Specifically, during coupling, the projecting part of the coupling elements of a first lamination is inserted or forced into the recessed part of the coupling elements of a second underlying lamination and so on until the last lamination of the pack is reached, which is generally not provided with projecting coupling elements and instead comprises simple through cavities, to prevent one article gripping another if laid thereon.
Coupling the laminations together in the afore-described manner has certain drawbacks. The most important drawback derives from the fact that the clips, formed by stamping a metal lamination, normally have the projecting part dimensionally larger than the recessed part (the projecting profile being determined by the die and the recessed part by the punch).

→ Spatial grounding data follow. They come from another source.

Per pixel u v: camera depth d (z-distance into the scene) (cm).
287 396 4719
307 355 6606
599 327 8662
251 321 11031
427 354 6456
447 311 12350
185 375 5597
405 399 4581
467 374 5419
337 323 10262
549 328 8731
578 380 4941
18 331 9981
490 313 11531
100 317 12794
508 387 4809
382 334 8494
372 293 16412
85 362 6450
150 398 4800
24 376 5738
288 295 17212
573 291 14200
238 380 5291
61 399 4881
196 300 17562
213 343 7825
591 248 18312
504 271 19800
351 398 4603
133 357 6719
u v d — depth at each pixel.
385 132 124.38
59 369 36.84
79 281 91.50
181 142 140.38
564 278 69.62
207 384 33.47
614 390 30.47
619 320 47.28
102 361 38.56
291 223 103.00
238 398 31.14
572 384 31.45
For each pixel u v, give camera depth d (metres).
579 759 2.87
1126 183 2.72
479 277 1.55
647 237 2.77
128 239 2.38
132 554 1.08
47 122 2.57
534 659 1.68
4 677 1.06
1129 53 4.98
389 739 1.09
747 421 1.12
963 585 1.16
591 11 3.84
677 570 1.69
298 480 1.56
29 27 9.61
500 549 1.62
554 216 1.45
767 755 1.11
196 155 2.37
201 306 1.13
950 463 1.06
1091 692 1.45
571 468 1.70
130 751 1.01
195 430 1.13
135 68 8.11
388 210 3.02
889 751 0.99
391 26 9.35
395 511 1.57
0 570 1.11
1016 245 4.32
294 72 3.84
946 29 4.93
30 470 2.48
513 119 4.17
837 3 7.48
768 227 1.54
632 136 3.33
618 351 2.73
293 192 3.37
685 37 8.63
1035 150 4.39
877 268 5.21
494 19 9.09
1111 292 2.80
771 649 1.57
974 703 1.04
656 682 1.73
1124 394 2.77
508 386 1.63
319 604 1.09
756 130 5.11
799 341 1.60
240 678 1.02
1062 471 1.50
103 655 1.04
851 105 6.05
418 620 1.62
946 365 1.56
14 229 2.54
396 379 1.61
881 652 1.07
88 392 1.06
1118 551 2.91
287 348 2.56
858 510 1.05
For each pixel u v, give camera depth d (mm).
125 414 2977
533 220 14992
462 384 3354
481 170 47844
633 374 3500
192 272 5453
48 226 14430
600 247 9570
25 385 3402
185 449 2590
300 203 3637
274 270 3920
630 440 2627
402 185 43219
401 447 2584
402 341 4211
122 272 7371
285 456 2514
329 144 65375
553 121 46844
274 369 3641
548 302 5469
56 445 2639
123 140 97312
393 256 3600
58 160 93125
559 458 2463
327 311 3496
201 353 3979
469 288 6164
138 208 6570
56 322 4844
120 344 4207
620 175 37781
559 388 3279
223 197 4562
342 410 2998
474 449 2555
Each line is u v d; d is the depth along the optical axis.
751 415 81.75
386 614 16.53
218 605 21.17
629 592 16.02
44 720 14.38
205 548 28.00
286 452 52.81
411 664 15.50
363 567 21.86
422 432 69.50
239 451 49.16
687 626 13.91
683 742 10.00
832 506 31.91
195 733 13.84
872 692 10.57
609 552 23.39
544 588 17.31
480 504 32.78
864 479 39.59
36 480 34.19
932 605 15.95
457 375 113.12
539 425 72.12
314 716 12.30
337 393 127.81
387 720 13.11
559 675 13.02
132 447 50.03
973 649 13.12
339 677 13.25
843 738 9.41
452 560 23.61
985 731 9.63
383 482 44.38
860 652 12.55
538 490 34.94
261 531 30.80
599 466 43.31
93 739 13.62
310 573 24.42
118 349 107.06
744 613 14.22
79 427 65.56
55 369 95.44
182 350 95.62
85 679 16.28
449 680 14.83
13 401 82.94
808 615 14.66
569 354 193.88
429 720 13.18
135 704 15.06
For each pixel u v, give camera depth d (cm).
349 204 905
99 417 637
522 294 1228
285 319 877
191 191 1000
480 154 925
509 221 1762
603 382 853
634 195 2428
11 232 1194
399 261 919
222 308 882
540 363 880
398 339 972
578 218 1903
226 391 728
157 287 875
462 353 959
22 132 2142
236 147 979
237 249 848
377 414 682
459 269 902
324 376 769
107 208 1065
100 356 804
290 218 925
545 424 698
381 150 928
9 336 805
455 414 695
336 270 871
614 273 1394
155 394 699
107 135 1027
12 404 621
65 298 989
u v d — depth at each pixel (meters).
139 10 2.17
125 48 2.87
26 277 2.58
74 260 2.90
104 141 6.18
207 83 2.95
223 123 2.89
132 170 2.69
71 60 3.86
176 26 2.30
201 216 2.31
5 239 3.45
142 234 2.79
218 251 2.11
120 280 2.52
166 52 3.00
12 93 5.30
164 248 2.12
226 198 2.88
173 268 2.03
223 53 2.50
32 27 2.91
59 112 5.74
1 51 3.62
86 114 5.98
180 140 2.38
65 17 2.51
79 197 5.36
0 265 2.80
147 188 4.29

Consequently, it is very difficult to size these two parts to satisfy the clamping requirements of the article as their two shape-generating elements are linked together.
A further drawback derives from the fact that the stamping device for forming the laminated article must include a station dedicated to stamping an end lamination, which increases the complexity of the dies and hence their cost.
Moreover, laminated articles are generally compensated, i.e., they are constructed in such a manner as to overcome the geometrical and mechanical non-uniformities of the metal strip from which the laminations are punched. For this purpose, it is known to rotate each lamination relative to the preceding through a certain angle, known hereinafter as the compensation angle.
In known articles, this compensation angle is that between one clip and the next, and is hence related to the number of clips in relation to the geometry of the lamination. For example, for circular laminations the compensation angle is about 60.degree. if six clips are present, about 90.degree. for four clips and about 120.degree. for three clips. The time required to rotate the lamination through the compensation angle considerably affects the construction time for the laminated article. This is particularly valid in the case of progressive stamping devices which also stack the laminations, in which at each die-cutting blow the die containing the laminations to be stacked has to be rotated.
Further drawbacks when using known clips, and in particular finned clips, occur in the case of spiraled laminated articles, for example spiraled rotor packs. In this case, to enable the projecting parts of the clips of one lamination to be inserted into the recessed parts of the next lamination while at the same time enabling the two thus compacted laminations to be slightly rotated, a discharge hole has to be provided in each lamination in correspondence with each clip, this in certain cases, for example in the case of die-cast rotors, giving rise to problems. In this respect, infiltrations of aluminum into such discharge holes have occurred, causing motor malfunction related to the creation of parasitic cages.
It should also be noted that laminated articles in which the laminations comprise clips to be coupled together have been in use for many years, but up to the present time the problem of improving such a coupling system has not arisen.